Content starts
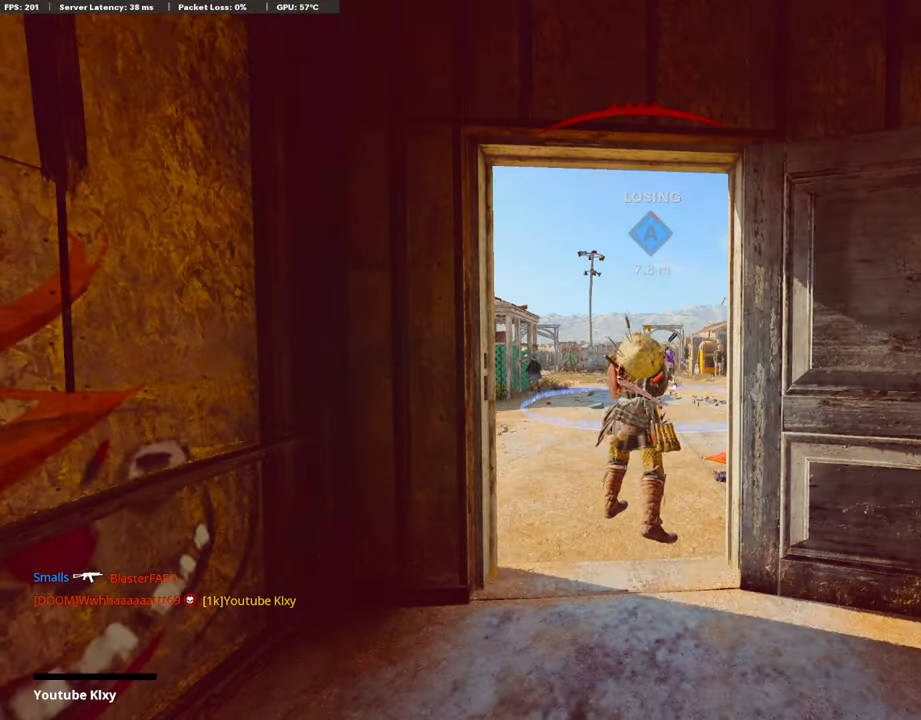
{"buttons": [], "left_stick": "center", "right_stick": "center", "events": []}
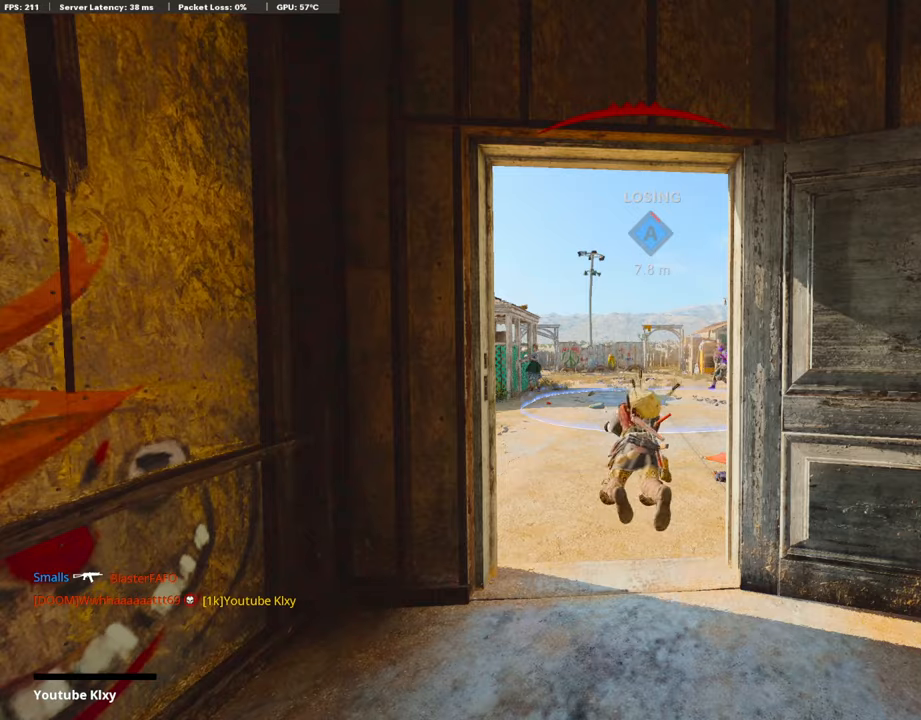
{"buttons": [], "left_stick": "center", "right_stick": "center", "events": []}
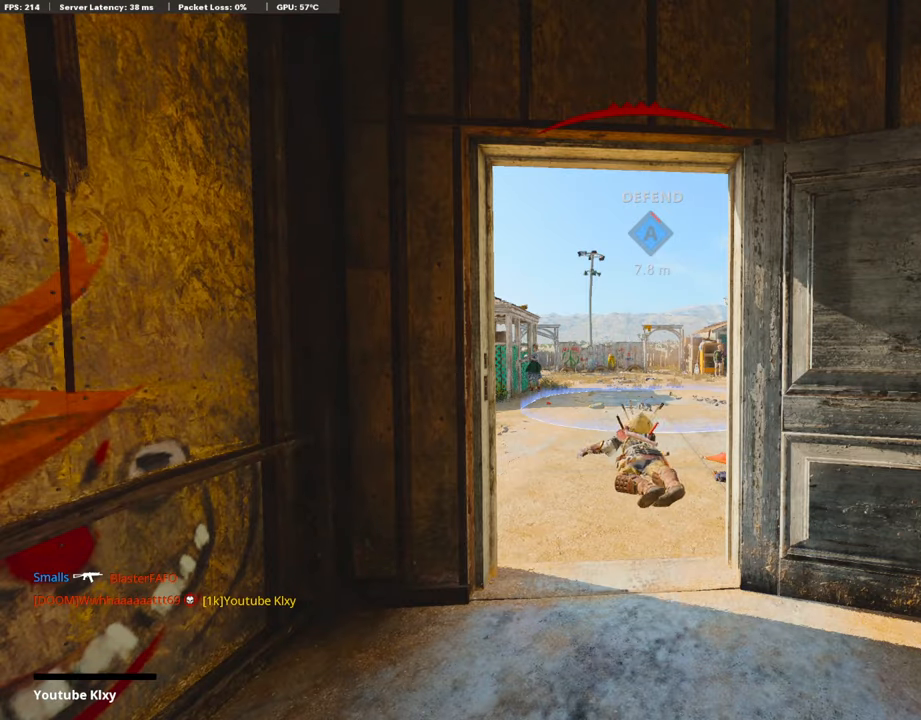
{"buttons": [], "left_stick": "center", "right_stick": "center", "events": []}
Content ends
An exact copy of the listing is required, excluding any pictures.

{"buttons": [], "left_stick": "center", "right_stick": "center", "events": []}
{"buttons": [], "left_stick": "center", "right_stick": "center", "events": []}
{"buttons": [], "left_stick": "center", "right_stick": "center", "events": []}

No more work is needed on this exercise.